水拭きした軌道はマップに白く表示されるため、水拭きされていない場所があれば、ひと目でわかる。

台所をマッピングした様子
人が水拭きをする際、モップに力を加えて左右に移動させる。
Roborock S7+は、この動作をモップへの加重と振動で再現しているのだろう。
水拭きの機能は前モデルにもあったが、Roborock S7+は、
・毎分最大3000回動く高速振動モップを新開発
・モップ加重を従来製品比2倍の600gに強化
水拭き能力は、この2つにより前モデルの4倍にパワーを強化した。
メーカーによれば、皮脂やコーヒー、花粉、こびりついたしつこい汚れにも対応できるとのこと。
試しに約3畳の台所を水拭きしてみたところ、2回の清掃が約9分で完了した。
クオリティは筆者の手拭きと同レベルだった。一般的な家庭であれば、Roborock S7+の水拭きだけで十分だろう。
本体のモップクロスは水洗いすることで清潔に保てる。
以前はフローリング床にカーペットを敷いた状態では、水拭きのロボット掃除機が使えないという欠点があった。Roborock S7+はカーペットを検知すると、水拭きモップが自動で5mm持ち上がり、吸引掃除に切りかわる。

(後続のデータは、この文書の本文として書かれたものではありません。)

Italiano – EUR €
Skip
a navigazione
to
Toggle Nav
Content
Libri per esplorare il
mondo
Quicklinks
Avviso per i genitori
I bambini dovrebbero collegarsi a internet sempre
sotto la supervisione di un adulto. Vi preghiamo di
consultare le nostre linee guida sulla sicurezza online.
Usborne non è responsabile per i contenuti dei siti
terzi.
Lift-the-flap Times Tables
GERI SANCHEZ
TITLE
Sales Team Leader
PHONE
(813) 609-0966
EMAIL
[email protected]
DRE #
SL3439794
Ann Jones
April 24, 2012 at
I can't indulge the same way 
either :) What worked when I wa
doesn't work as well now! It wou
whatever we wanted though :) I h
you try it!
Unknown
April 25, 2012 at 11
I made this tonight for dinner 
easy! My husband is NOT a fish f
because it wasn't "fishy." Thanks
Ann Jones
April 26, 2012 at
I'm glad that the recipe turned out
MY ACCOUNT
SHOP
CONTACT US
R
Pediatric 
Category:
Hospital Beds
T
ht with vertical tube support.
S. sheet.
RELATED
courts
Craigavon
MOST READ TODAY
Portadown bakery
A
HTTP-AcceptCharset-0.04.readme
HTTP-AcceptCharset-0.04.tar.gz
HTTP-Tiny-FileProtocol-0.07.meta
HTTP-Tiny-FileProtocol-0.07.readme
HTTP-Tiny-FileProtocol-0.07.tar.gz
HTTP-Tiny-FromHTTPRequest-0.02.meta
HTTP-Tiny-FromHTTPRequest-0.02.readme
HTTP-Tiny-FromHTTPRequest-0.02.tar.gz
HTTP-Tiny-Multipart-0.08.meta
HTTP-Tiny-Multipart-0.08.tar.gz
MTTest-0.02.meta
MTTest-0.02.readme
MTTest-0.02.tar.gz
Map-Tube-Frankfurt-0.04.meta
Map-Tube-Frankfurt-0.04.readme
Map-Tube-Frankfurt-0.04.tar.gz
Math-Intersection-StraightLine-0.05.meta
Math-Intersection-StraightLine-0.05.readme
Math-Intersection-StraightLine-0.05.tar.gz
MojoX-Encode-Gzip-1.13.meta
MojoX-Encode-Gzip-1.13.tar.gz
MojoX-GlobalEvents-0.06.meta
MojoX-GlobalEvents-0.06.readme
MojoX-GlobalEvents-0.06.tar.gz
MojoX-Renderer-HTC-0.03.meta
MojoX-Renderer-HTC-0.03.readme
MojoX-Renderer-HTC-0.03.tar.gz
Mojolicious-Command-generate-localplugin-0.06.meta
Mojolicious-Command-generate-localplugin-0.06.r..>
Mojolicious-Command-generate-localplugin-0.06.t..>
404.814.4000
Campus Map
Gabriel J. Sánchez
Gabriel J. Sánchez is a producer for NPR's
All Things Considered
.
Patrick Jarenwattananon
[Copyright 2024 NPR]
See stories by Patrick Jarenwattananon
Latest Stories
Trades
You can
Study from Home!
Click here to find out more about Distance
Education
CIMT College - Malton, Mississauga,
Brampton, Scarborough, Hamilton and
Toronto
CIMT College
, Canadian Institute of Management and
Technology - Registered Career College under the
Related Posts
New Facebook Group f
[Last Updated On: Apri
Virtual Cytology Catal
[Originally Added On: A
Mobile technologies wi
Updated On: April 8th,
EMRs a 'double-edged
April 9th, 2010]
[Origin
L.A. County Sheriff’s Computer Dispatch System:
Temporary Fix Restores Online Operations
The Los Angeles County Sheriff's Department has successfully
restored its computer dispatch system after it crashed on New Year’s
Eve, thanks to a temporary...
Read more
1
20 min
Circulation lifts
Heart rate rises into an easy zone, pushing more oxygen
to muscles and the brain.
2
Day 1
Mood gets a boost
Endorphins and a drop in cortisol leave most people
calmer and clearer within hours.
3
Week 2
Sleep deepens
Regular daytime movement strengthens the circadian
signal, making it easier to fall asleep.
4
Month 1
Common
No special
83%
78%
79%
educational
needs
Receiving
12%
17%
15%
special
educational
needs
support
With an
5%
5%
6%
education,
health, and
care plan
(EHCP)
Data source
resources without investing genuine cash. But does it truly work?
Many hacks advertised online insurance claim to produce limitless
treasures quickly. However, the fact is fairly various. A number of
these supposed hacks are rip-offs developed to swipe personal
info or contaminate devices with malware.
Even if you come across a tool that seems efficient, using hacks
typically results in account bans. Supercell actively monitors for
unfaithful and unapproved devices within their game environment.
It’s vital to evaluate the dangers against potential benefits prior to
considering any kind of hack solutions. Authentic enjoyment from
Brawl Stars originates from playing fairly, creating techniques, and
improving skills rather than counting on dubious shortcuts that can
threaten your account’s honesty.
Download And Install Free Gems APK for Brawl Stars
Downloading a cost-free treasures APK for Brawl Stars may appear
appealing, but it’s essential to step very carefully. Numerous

この機能は、毛足4mm未満のカーペットまで適用される。
動画:https://youtu.be/WnITAj_y4yM
■ダストボックスのゴミを収集する「スマート自動ゴミ収集ドック」
ロボット掃除機は、本体内のダストボックスにゴミを収集するが、ボックスサイズが小さいため、こまめにゴミを捨てる必要がある。
Roborock S7+は、この面倒な作業を解決するため「スマート自動ゴミ収集ドック」を備えている。
自動収集ドックは、
・サイクロン式
・紙パック式
いずれか好きな収集方法が選択できる。
サイクロン式は、ゴミ収集ボックスに本体のゴミを収集する。
中身が見えるため、アクセサリーやおもちゃを吸い込んでしまっても安心だ。
紙パックを必要としないぶん経済的で、汚れが気になれば水洗いすればいい。
紙パック式は、アレルゲンケア対応の紙パックに本体のゴミを収集する。
ゴミ捨ての際、埃が舞い散るのが気になる人におすすめだ。
掃除終了後、Roborock S7+がドックに戻ると、充電とゴミ収集を自動実行する。
ゴミを捨ては、約2カ月に1回でOKだ。
ゴミ収集時の音は、掃除中の動作音よりも大きく感じられた。
また排気時の空気を綺麗にする機構も備わっているので安心してゴミ収集できる。
スマート自動ゴミ収集ドックはゴミを収集時、各種フィルターを通して0.3㎛までの微粒子を99.9%吸引し、部屋の空気を綺麗に保っているとのこと。

右側に見えるのが、自動ゴミ収集ドック
動画:https://youtu.be/DbhKDKjMQ3Y
あえて気になることをあげれば、Roborock S7+の17万円近い販売価格だろう。
価格だけをみると高いと感じるが、他社の掃き掃除と水拭き掃除、自動ゴミ収集の機能を揃えた製品の価格は約24万円なので、7万円ほど割安となる。
全自動で手間がないことを考慮すれば、十分、適切な価格といえるのだろう。